(Task A): Reproduce the records from their start through the line containing "Photo Gallery", replacing "Plant Trees" with "Send Flowers" and leaving everything else unchanged. Omit the pictures from your reproduction.

(Text under study):
☆ ☆ ☆ ☆

The Coalition government's 2014-15 budget, delivered by Treasurer Joe Hockey on May 13, 2014, implemented significant cuts to Australia's foreign aid budget.
The budget froze official development assistance (ODA) at its nominal 2013-14 level of $5 billion for two years (2014-15 and 2015-16), with growth thereafter only linked to the Consumer Price Index (CPI) [1].
The total reduction in foreign aid spending amounted to $7.6 billion over five years, representing one of the largest savings measures in the budget [2][3].
While the specific claim of a $2.3 million cut to WHO contributions cannot be independently verified due to the original Business Insider source being unavailable (returning a 404 error), the broader context of significant foreign aid cuts in the 2014-15 budget is well-documented.
Australia's foreign aid budget peaked in 2013-14 at approximately $5.036 billion (just above $5 billion), and the Coalition government's decision to freeze this funding represented a real-term reduction when accounting for inflation [4].
According to the Australian Aid Tracker, by 2016-17, foreign aid returned to the same level it was at a decade earlier in real terms, representing a significant scale-back from the peak reached under the previous Labor government [4].
The claim omits several important contextual factors:
1. **Broader budget context**: The 2014-15 budget was the first delivered by the Abbott government following the Coalition's victory in the 2013 federal election.

☆ ☆ ☆ ☆

(Data records):
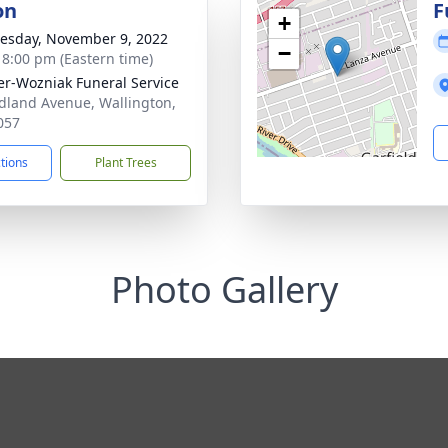
on
F
+
sday, November 9, 2022
−
- 8:00 pm (Eastern time)
r-Wozniak Funeral Service
dland Avenue, Wallington,
057
ctions
Plant Trees
Photo Gallery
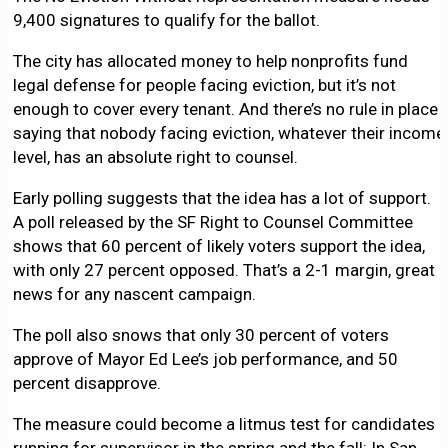
9,400 signatures to qualify for the ballot.
The city has allocated money to help nonprofits fund
legal defense for people facing eviction, but it’s not
enough to cover every tenant. And there’s no rule in place
saying that nobody facing eviction, whatever their income
level, has an absolute right to counsel.
Early polling suggests that the idea has a lot of support.
A poll released by the SF Right to Counsel Committee
shows that 60 percent of likely voters support the idea,
with only 27 percent opposed. That’s a 2-1 margin, great
news for any nascent campaign.
The poll also snows that only 30 percent of voters
approve of Mayor Ed Lee’s job performance, and 50
percent disapprove.
The measure could become a litmus test for candidates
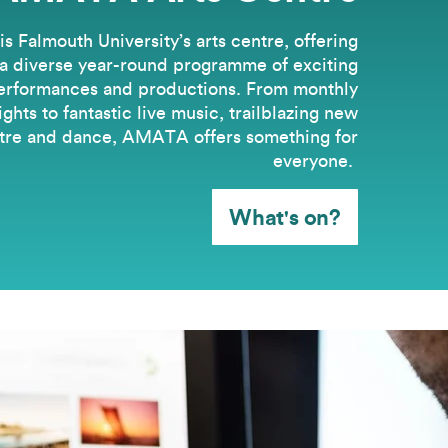
 Falmouth University’s arts centre, offering
a diverse year-round programme of exciting
erformances and productions. From monthly
hts to fantastic live music, trailblazing new
tre and dance, AMATA offers something for
everyone.
What's on?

☆ ☆ ☆ ☆

(Task B): According to the text on Australia's 2014-15 budget, what was the total reduction in foreign aid spending over five years?

(Answer A):
on
F
+
sday, November 9, 2022
−
- 8:00 pm (Eastern time)
r-Wozniak Funeral Service
dland Avenue, Wallington,
057
ctions
Send Flowers
Photo Gallery

(Answer B): $7.6 billion